We are looking for a hands-on mechanical engineering intern to help turn our perception stack into real hardware: helmet-mounted electronics, body-worn sensor packages, and robot/UGV-mounted payloads.

This is not a “make a nice CAD box” internship. You will help package cameras, thermal sensors, IMUs, edge compute, batteries, cables, connectors, mounts, and enclosures into something that can actually be worn, tested, rained on, opened, repaired, and mounted on a robot.

You may work on:

  • Helmet-mounted and wearable electronics packaging
  • UGV/robot payload brackets, enclosures, and sensor mounts
  • Low-SWaP design: size, weight, power, volume, and balance
  • Passive thermal management for edge compute and sensors
  • IP-rated enclosure concepts, sealing, gaskets, lens windows, vents, and cable exits
  • Sensor alignment, modularity, serviceability, and field-test rework
  • Battery placement, cable routing, connector selection, and user safety
  • 3D-printed prototypes, machined parts, assembly fixtures, and test rigs
  • Integration with cameras, thermal imagers, IMUs, Jetson-class compute, and embedded electronics

You are a strong fit if you like building things, breaking them, fixing them, and making hardware survive outside the lab.

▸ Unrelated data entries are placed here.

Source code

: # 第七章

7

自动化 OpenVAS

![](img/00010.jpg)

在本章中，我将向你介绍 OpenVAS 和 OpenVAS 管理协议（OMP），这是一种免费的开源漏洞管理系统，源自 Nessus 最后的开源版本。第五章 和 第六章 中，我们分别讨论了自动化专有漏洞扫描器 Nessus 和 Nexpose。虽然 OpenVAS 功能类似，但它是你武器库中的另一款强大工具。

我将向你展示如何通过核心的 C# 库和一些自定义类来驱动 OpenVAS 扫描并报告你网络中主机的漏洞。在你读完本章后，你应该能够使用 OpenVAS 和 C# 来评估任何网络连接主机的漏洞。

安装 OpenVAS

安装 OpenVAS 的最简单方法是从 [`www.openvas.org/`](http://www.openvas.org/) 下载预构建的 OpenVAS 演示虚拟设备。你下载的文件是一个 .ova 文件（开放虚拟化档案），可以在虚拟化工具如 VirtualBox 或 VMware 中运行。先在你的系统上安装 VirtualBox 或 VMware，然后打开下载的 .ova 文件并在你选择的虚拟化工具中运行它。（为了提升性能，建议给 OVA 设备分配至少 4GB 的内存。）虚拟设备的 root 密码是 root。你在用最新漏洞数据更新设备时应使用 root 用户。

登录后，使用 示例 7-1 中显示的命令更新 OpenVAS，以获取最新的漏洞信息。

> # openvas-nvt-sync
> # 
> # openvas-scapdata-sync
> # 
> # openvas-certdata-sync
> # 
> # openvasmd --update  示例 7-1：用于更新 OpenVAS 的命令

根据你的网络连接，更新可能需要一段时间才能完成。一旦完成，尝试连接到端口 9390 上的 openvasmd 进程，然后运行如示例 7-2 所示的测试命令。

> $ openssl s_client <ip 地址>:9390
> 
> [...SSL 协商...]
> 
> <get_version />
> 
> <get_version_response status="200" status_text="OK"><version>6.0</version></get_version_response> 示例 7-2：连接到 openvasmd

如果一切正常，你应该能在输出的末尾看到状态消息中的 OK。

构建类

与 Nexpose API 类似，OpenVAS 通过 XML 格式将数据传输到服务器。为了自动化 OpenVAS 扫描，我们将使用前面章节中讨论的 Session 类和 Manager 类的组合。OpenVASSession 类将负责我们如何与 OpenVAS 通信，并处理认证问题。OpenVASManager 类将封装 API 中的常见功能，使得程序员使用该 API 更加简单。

You are an especially strong fit if you have worked on wearable electronics, helmet-mounted systems, AR/VR hardware, body-worn sensors, rugged camera systems, compact electronics packaging, or robotics payloads.

What we care about:

  • Real hands-on engineering experience
  • Strong CAD skills: SolidWorks, Onshape, Fusion, or similar
  • 3D printing, prototyping, assembly, and shop experience
  • Good instincts for heat, sealing, fasteners, cables, connectors, tolerances, and manufacturability
  • Comfort working around sensors, batteries, embedded computers, wires, and small electronics

Amazing bonus:

PCB layout, simple electronics design, cable harnessing, Jetson/NVIDIA edge devices, IP-rated enclosures, camera/sensor packaging, wearable hardware, robotics integration, or field-test experience.

To apply:

Send your resume and, if available, a link to your portfolio, project page, GitHub, CAD screenshots, build photos, or a short document showing things you have designed, built, tested, or repaired. We love seeing real hardware work.

This is a great role for someone who wants to work at the messy intersection of robotics, AI perception, tactical hardware, wearable electronics, and real-world product engineering.

You will leave with work you can point to: prototypes you helped design, build, test, and improve.